Task item – Output each record exactly as given. Leave out every picture.
======== Exercise inputs
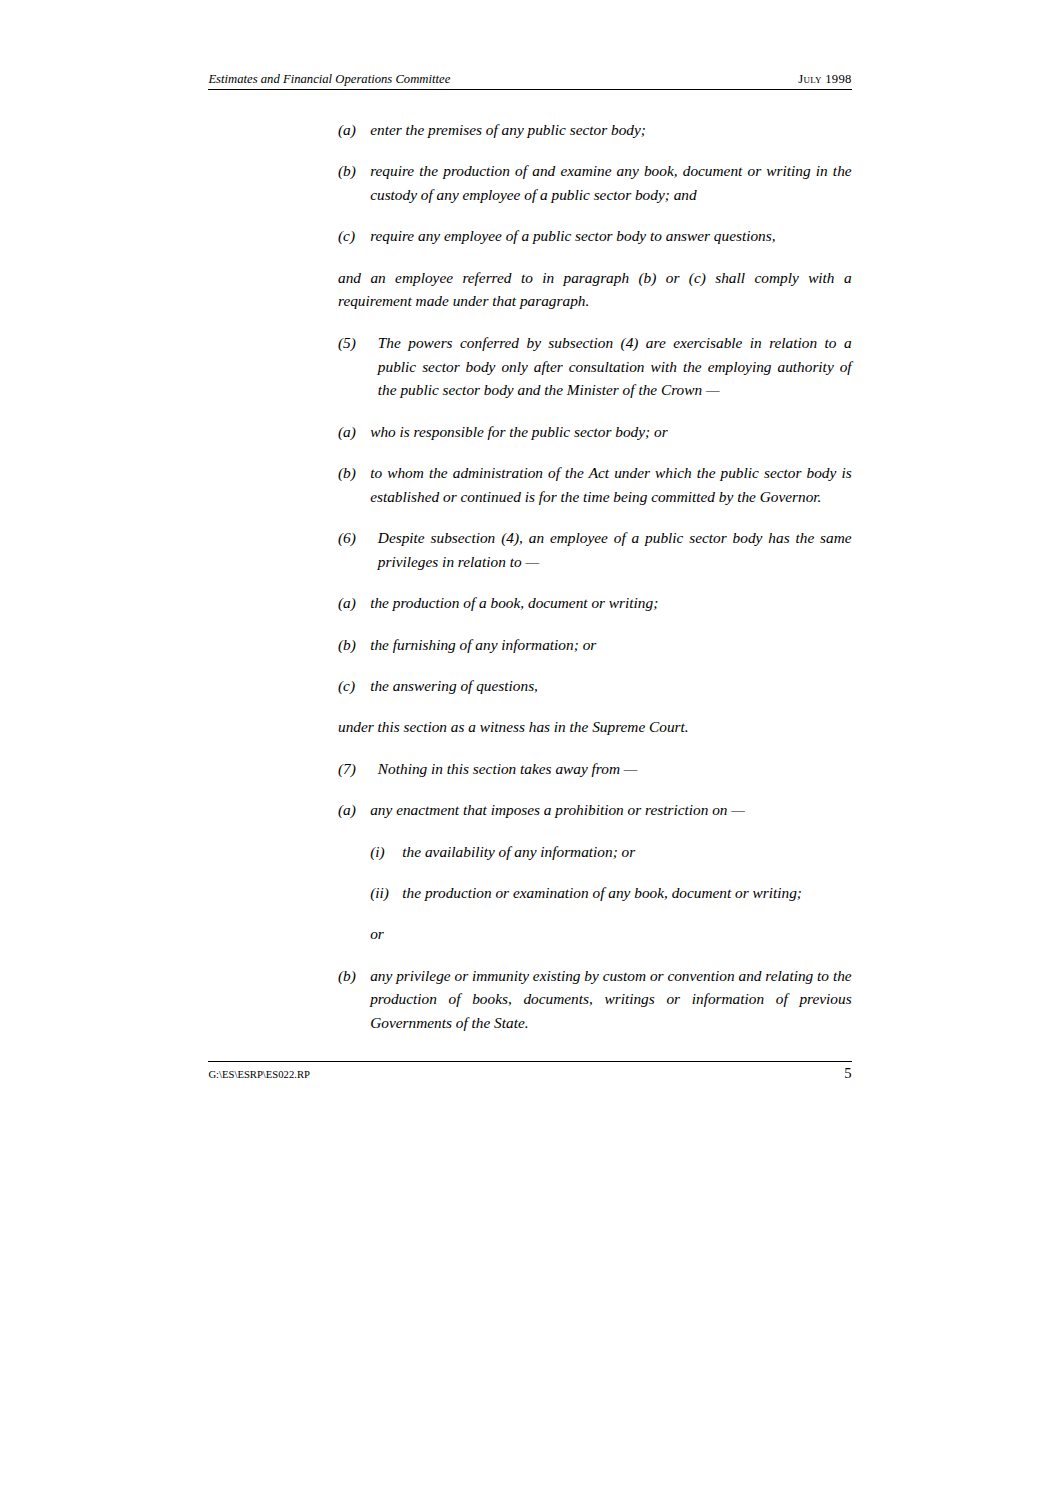Estimates and Financial Operations Committee
July 1998
(a)
enter the premises of any public sector body;
(b)
require the production of and examine any book, document or writing in the custody of any employee of a public sector body; and
(c)
require any employee of a public sector body to answer questions,
and an employee referred to in paragraph (b) or (c) shall comply with a requirement made under that paragraph.
(5)
The powers conferred by subsection (4) are exercisable in relation to a public sector body only after consultation with the employing authority of the public sector body and the Minister of the Crown —
(a)
who is responsible for the public sector body; or
(b)
to whom the administration of the Act under which the public sector body is established or continued is for the time being committed by the Governor.
(6)
Despite subsection (4), an employee of a public sector body has the same privileges in relation to —
(a)
the production of a book, document or writing;
(b)
the furnishing of any information; or
(c)
the answering of questions,
under this section as a witness has in the Supreme Court.
(7)
Nothing in this section takes away from —
(a)
any enactment that imposes a prohibition or restriction on —
(i)
the availability of any information; or
(ii)
the production or examination of any book, document or writing;
or
(b)
any privilege or immunity existing by custom or convention and relating to the production of books, documents, writings or information of previous Governments of the State.
G:\ES\ESRP\ES022.RP
5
================
Solution to the exercise –
Estimates and Financial Operations Committee
July 1998
(a)
enter the premises of any public sector body;
(b)
require the production of and examine any book, document or writing in the custody of any employee of a public sector body; and
(c)
require any employee of a public sector body to answer questions,
and an employee referred to in paragraph (b) or (c) shall comply with a requirement made under that paragraph.
(5)
The powers conferred by subsection (4) are exercisable in relation to a public sector body only after consultation with the employing authority of the public sector body and the Minister of the Crown —
(a)
who is responsible for the public sector body; or
(b)
to whom the administration of the Act under which the public sector body is established or continued is for the time being committed by the Governor.
(6)
Despite subsection (4), an employee of a public sector body has the same privileges in relation to —
(a)
the production of a book, document or writing;
(b)
the furnishing of any information; or
(c)
the answering of questions,
under this section as a witness has in the Supreme Court.
(7)
Nothing in this section takes away from —
(a)
any enactment that imposes a prohibition or restriction on —
(i)
the availability of any information; or
(ii)
the production or examination of any book, document or writing;
or
(b)
any privilege or immunity existing by custom or convention and relating to the production of books, documents, writings or information of previous Governments of the State.
G:\ES\ESRP\ES022.RP
5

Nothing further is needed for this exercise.